La couture des sculptures de coton nécessite énormément de bobines de fil. Ces centaines de bobines sont en quelque sorte mon “ déchet industriel ” que je pouvais recycler, à mon échelle… En les conservant, j’ai tout de suite pensé que j’allais en faire quelque chose.
La proportion d’une bobine vide est surprenante et puissante. En tournant, retournant une bobine, en me projetant dans sa structure j’ai rapidement imaginé des têtes … de mort.
Mon histoire personnelle et mes réflexions m’ont conduit à concevoir un corpus de 365 Vanités sous le titre : “ Chaque jour, on meurt ”.

la vie ne tient qu’à un fil, 365 jours par an…

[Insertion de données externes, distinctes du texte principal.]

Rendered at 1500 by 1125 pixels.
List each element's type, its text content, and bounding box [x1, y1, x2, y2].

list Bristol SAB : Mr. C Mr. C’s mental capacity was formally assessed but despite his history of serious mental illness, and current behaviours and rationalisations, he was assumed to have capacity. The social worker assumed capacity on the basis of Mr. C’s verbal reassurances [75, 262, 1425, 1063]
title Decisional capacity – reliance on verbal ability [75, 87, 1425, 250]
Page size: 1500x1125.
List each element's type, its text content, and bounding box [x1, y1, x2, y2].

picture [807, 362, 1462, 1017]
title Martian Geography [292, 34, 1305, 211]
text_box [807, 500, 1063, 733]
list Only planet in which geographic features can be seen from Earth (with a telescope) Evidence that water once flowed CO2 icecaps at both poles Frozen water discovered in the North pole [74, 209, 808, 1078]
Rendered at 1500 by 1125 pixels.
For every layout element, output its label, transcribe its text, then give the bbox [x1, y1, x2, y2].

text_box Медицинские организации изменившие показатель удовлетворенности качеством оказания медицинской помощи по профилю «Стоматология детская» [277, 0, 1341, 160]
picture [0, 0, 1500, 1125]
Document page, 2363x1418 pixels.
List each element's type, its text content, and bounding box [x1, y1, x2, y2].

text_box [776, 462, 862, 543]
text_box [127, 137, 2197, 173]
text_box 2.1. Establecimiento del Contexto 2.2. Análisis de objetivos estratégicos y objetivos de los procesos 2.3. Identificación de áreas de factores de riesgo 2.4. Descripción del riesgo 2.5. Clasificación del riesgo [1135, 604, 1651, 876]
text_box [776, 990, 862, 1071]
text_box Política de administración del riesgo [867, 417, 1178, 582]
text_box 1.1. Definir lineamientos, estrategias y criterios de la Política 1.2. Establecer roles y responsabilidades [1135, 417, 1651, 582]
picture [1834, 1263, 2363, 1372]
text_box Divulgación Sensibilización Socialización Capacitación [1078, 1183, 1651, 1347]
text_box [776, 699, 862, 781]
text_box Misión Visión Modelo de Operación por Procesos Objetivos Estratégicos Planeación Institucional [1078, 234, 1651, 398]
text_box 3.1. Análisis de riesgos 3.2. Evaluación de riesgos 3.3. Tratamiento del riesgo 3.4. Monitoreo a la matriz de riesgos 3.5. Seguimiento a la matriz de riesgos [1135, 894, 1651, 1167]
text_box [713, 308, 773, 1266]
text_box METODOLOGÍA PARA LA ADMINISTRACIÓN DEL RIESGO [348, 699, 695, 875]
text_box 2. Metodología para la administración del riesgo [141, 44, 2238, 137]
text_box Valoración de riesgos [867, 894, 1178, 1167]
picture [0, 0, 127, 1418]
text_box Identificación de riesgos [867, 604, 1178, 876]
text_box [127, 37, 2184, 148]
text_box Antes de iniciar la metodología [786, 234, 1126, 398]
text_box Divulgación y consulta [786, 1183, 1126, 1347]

Le fil des bobines colore mes sculptures de coton. Ces bobines sont dodues, resplendissantes de couleur quand je les positionne sur la machine à coudre. Puis le fil se déroule, la bobine s’affine pour laisser que le bobinot en plastique vide.  Dans cette phase de travail, je  pense au défilement de la vie, la couleur de la vie. Les expressions : le fil de la vie, la vie ne tient qu’à un fil,  on marche sur un fil… me trottent dans la tête : l’inexorable écoulement du temps.

La “bobine” est devenue une tête de mort souriante

Le format de la bobine vide, de 4 cm de diamètre par 6 cm de hauteur, est une magnifique proportion. La structure rayonnante  autour d’un axe me plait. Après quelques essais libres, j’avais le plaisir de faire apparaître une figure, un crâne. La “bobine”  est devenue une tête de mort souriante. La notion de vanité s’est imposée rejoignant ainsi la thématique du défilement de la vie.

La plastique, la facture, la matière, le nombre des vanités induisent une étonnante douceur

Mon simple constat sur la mort  est que chaque jour des personnes meurent ; un jour sera notre tour. Sculpter 365 bobines pour dompter ou assimiler cette fatalité, pour rendre hommage à l’humanité qui nous à engendrée.

La plastique, la facture, la matière, le nombre des vanités induisent une étonnante douceur aux antipodes d’une représentation agressive et macabre. Mon “corpus” est une contribution émotionnelle pour acter sereinement  notre impermanence.